--- ACTION ITEM ---
A word-for-word restatement of the listing is the only acceptable answer.

--- INPUT DATA ---
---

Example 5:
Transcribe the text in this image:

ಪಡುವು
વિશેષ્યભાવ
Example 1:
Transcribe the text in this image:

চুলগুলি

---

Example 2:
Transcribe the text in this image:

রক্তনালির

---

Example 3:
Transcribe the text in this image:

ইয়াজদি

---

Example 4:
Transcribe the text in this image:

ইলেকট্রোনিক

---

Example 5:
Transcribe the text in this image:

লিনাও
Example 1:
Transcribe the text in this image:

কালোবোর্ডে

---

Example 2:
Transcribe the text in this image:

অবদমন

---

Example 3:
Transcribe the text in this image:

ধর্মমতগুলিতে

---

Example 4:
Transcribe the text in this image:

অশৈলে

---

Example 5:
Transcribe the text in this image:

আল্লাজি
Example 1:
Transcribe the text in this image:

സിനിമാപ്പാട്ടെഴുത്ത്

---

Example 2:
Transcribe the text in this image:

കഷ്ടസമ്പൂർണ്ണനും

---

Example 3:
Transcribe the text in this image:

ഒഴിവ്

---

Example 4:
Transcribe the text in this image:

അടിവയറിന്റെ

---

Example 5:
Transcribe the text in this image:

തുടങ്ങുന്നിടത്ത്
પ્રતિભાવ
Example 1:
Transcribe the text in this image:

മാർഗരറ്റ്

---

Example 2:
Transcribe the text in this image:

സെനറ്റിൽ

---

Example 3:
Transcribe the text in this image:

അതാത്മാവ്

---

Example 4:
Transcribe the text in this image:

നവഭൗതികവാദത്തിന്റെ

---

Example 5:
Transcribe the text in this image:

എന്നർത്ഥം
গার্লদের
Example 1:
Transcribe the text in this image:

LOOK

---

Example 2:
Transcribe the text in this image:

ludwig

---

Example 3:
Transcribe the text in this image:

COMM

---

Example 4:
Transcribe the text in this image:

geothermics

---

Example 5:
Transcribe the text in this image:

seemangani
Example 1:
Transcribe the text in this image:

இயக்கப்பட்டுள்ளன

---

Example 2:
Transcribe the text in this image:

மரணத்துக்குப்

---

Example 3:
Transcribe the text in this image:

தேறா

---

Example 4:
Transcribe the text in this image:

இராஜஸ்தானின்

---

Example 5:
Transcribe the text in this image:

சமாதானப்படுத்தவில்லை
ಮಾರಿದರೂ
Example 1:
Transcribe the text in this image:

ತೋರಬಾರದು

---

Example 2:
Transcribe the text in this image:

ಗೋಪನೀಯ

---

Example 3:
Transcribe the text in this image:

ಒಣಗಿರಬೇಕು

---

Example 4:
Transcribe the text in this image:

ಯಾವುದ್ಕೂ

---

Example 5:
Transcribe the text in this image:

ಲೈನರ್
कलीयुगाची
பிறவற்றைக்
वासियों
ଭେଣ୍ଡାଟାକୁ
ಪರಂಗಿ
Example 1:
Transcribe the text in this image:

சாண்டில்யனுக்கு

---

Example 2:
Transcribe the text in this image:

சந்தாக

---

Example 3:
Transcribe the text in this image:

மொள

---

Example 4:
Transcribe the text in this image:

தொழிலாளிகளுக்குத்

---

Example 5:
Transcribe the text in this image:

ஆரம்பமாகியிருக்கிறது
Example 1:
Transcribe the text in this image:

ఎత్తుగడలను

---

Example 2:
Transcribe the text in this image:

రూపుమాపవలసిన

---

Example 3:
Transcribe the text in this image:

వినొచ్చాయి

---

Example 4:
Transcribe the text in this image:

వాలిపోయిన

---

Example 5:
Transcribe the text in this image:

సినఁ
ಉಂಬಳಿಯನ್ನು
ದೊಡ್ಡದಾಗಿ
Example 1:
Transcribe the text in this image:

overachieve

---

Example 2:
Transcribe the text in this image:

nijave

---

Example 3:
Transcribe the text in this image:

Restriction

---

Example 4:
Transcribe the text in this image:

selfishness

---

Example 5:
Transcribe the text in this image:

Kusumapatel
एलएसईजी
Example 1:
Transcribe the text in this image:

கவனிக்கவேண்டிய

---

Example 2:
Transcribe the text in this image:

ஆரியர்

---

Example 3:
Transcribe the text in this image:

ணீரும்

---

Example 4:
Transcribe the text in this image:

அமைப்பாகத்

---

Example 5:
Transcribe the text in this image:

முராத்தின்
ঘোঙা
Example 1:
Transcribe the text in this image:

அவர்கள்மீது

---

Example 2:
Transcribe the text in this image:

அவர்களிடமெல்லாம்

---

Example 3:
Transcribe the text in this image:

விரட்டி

--- TASK RESPONSE ---
---

Example 5:
Transcribe the text in this image:

ಪಡುವು
વિશેષ્યભાવ
Example 1:
Transcribe the text in this image:

চুলগুলি

---

Example 2:
Transcribe the text in this image:

রক্তনালির

---

Example 3:
Transcribe the text in this image:

ইয়াজদি

---

Example 4:
Transcribe the text in this image:

ইলেকট্রোনিক

---

Example 5:
Transcribe the text in this image:

লিনাও
Example 1:
Transcribe the text in this image:

কালোবোর্ডে

---

Example 2:
Transcribe the text in this image:

অবদমন

---

Example 3:
Transcribe the text in this image:

ধর্মমতগুলিতে

---

Example 4:
Transcribe the text in this image:

অশৈলে

---

Example 5:
Transcribe the text in this image:

আল্লাজি
Example 1:
Transcribe the text in this image:

സിനിമാപ്പാട്ടെഴുത്ത്

---

Example 2:
Transcribe the text in this image:

കഷ്ടസമ്പൂർണ്ണനും

---

Example 3:
Transcribe the text in this image:

ഒഴിവ്

---

Example 4:
Transcribe the text in this image:

അടിവയറിന്റെ

---

Example 5:
Transcribe the text in this image:

തുടങ്ങുന്നിടത്ത്
પ્રતિભાવ
Example 1:
Transcribe the text in this image:

മാർഗരറ്റ്

---

Example 2:
Transcribe the text in this image:

സെനറ്റിൽ

---

Example 3:
Transcribe the text in this image:

അതാത്മാവ്

---

Example 4:
Transcribe the text in this image:

നവഭൗതികവാദത്തിന്റെ

---

Example 5:
Transcribe the text in this image:

എന്നർത്ഥം
গার্লদের
Example 1:
Transcribe the text in this image:

LOOK

---

Example 2:
Transcribe the text in this image:

ludwig

---

Example 3:
Transcribe the text in this image:

COMM

---

Example 4:
Transcribe the text in this image:

geothermics

---

Example 5:
Transcribe the text in this image:

seemangani
Example 1:
Transcribe the text in this image:

இயக்கப்பட்டுள்ளன

---

Example 2:
Transcribe the text in this image:

மரணத்துக்குப்

---

Example 3:
Transcribe the text in this image:

தேறா

---

Example 4:
Transcribe the text in this image:

இராஜஸ்தானின்

---

Example 5:
Transcribe the text in this image:

சமாதானப்படுத்தவில்லை
ಮಾರಿದರೂ
Example 1:
Transcribe the text in this image:

ತೋರಬಾರದು

---

Example 2:
Transcribe the text in this image:

ಗೋಪನೀಯ

---

Example 3:
Transcribe the text in this image:

ಒಣಗಿರಬೇಕು

---

Example 4:
Transcribe the text in this image:

ಯಾವುದ್ಕೂ

---

Example 5:
Transcribe the text in this image:

ಲೈನರ್
कलीयुगाची
பிறவற்றைக்
वासियों
ଭେଣ୍ଡାଟାକୁ
ಪರಂಗಿ
Example 1:
Transcribe the text in this image:

சாண்டில்யனுக்கு

---

Example 2:
Transcribe the text in this image:

சந்தாக

---

Example 3:
Transcribe the text in this image:

மொள

---

Example 4:
Transcribe the text in this image:

தொழிலாளிகளுக்குத்

---

Example 5:
Transcribe the text in this image:

ஆரம்பமாகியிருக்கிறது
Example 1:
Transcribe the text in this image:

ఎత్తుగడలను

---

Example 2:
Transcribe the text in this image:

రూపుమాపవలసిన

---

Example 3:
Transcribe the text in this image:

వినొచ్చాయి

---

Example 4:
Transcribe the text in this image:

వాలిపోయిన

---

Example 5:
Transcribe the text in this image:

సినఁ
ಉಂಬಳಿಯನ್ನು
ದೊಡ್ಡದಾಗಿ
Example 1:
Transcribe the text in this image:

overachieve

---

Example 2:
Transcribe the text in this image:

nijave

---

Example 3:
Transcribe the text in this image:

Restriction

---

Example 4:
Transcribe the text in this image:

selfishness

---

Example 5:
Transcribe the text in this image:

Kusumapatel
एलएसईजी
Example 1:
Transcribe the text in this image:

கவனிக்கவேண்டிய

---

Example 2:
Transcribe the text in this image:

ஆரியர்

---

Example 3:
Transcribe the text in this image:

ணீரும்

---

Example 4:
Transcribe the text in this image:

அமைப்பாகத்

---

Example 5:
Transcribe the text in this image:

முராத்தின்
ঘোঙা
Example 1:
Transcribe the text in this image:

அவர்கள்மீது

---

Example 2:
Transcribe the text in this image:

அவர்களிடமெல்லாம்

---

Example 3:
Transcribe the text in this image:

விரட்டி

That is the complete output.